### ESTRATTO
----

Laddove però sia stato lo stesso giudice comune a sollevare una questione di legittimità costituzionale che coinvolga anche le norme della Carta, questa Corte non potrà esimersi, eventualmente previo rinvio pregiudiziale alla Corte di giustizia UE, dal fornire una risposta a tale questione con gli strumenti che le sono propri: strumenti tra i quali si annovera anche la dichiarazione di illegittimità costituzionale della disposizione ritenuta in contrasto con la Carta (e pertanto con gli artt. 11 e 117, comma 1, Cost.), con conseguente eliminazione dall’ordinamento, con effetti erga omnes, di tale disposizione.”
Così ricostruito il quadro giurisprudenziale in punto di pregiudizialità, questo Giudice ritiene di dover investire preliminarmente la Corte Costituzionale.
Da ultimo, con la sentenza 10 maggio 2022, n. 149, la Corte Costituzionale ha ribadito i principi sopra espressi, precisando che comunque, i due rimedi – disapplicazione e giudizio di legittimità costituzionale – rimangono concorrenti.
Nella recente pronuncia, i Giudici Costituzionali hanno invero precisato che: “secondo un’ormai copiosa giurisprudenza costituzionale, l’eventuale effetto diretto negli ordinamenti degli Stati membri dei diritti riconosciuti dalla Carta (e delle norme di diritto derivato attuative di tali diritti) non rende inammissibili le questioni di legittimità costituzionale che denuncino il contrasto tra una disposizione di legge nazionale e quei medesimi diritti, i quali intersecano in larga misura i principi e i diritti garantiti dalla stessa Costituzione italiana.
Questioni siffatte, una volta sollevate, debbono invece essere scrutinate nel merito da questa Corte, cui unicamente spetta il compito di dichiarare, con effetti erga omnes, l’illegittimità costituzionale delle disposizioni che risultassero contrarie alla Carta, in forza degli artt. 11 e 117, comma 1, Cost. (sentenze n. 54 del 2022; n. 182 del 2021; n. 49 del 2021; n. 11 del 2020; n. 63 del 2019; n. 20 del 2019 e n. 269 del 2017; ordinanze n. 182 del 2020 e n. 117 del 2019).

----

Output strutturati della posa
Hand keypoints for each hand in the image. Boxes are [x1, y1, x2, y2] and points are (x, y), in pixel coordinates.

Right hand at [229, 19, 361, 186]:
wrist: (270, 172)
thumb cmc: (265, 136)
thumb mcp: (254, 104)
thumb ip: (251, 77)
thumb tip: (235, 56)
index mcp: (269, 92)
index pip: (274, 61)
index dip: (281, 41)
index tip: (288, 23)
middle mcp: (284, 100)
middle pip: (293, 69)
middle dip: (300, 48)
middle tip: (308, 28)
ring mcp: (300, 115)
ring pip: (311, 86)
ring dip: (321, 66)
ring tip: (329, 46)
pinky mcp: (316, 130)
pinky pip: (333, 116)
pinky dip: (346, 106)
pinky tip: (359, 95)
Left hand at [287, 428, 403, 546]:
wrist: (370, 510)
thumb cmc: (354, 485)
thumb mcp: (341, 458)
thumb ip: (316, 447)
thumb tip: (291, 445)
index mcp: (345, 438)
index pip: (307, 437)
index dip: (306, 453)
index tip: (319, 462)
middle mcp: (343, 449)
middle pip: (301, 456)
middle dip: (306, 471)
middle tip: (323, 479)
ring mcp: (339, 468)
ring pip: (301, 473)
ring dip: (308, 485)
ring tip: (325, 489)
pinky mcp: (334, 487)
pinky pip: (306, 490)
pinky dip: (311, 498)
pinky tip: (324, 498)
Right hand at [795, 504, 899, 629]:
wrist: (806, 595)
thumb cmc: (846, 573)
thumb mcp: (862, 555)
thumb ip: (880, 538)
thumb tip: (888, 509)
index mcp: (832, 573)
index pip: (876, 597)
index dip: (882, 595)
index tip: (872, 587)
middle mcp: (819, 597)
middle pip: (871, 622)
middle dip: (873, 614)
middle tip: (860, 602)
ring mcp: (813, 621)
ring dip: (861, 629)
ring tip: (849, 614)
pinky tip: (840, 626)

----

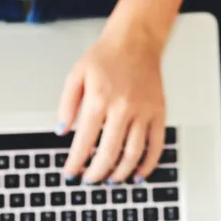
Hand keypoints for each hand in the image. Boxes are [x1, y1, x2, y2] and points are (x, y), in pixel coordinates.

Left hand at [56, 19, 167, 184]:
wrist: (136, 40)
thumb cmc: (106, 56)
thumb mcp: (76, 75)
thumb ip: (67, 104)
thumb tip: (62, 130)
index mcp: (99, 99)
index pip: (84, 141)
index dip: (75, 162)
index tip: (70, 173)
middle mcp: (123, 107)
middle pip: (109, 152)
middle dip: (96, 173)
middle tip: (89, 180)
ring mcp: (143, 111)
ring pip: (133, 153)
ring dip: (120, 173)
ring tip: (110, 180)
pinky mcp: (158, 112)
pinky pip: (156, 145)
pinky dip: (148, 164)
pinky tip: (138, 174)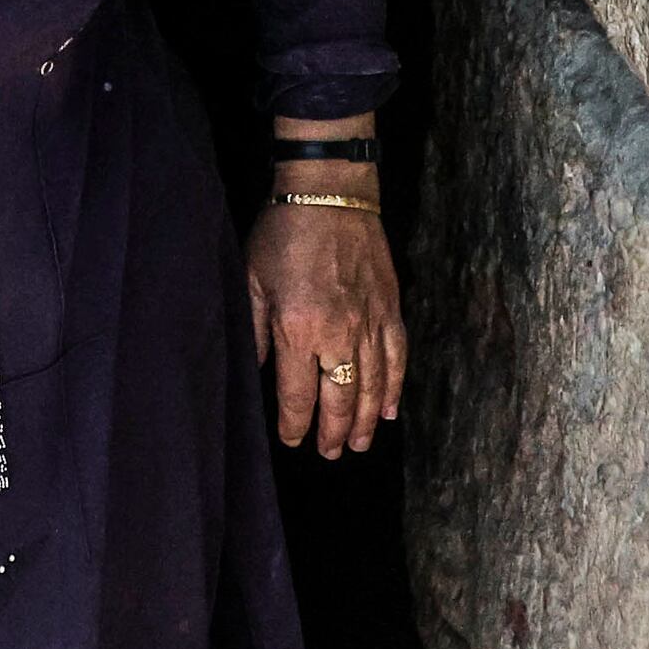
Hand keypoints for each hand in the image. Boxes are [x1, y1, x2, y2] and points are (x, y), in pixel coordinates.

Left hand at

----

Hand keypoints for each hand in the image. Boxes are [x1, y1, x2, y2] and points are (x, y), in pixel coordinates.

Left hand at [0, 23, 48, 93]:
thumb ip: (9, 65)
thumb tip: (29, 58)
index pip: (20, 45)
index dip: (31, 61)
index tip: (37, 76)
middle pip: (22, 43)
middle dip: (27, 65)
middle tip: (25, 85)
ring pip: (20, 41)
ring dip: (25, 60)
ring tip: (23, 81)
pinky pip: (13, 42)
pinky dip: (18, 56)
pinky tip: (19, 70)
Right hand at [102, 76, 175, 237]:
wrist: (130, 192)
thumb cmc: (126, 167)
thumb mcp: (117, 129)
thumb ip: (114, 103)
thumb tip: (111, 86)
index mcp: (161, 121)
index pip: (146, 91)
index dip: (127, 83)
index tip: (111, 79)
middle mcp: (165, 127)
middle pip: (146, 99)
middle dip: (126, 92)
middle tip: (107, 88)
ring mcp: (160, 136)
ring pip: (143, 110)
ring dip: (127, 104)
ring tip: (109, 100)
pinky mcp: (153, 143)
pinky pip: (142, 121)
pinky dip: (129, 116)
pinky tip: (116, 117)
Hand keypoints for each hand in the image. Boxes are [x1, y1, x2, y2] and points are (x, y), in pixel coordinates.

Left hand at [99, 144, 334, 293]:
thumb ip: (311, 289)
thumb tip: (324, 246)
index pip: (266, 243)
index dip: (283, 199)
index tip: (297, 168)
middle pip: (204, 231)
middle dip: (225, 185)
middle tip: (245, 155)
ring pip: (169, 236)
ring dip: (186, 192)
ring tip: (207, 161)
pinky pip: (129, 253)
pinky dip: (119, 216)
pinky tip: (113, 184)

----

### COMPITI DA SVOLGERE
1) Nell'estratto, con quale sentenza la Corte Costituzionale ha ribadito da ultimo i principi sopra espressi?
2) Per ciascuna affermazione, stabilisci se concorda con l'estratto: rispondi sì o no e cita le parole dell'estratto che lo determinano. (a) La disapplicazione e il giudizio di legittimità costituzionale restano rimedi concorrenti. (b) L'effetto diretto dei diritti riconosciuti dalla Carta rende inammissibili le questioni di legittimità costituzionale. (c) Il giudice ritiene di dover investire preliminarmente la Corte di giustizia UE.
Le righe non hanno alcun ruolo in questo lavoro.

### ELENCO DELLE RISPOSTE
1) Con la sentenza 10 maggio 2022, n. 149.

2)
(a) Sì: "i due rimedi – disapplicazione e giudizio di legittimità costituzionale – rimangono concorrenti".
(b) No: "non rende inammissibili le questioni di legittimità costituzionale".
(c) No: "questo Giudice ritiene di dover investire preliminarmente la Corte Costituzionale".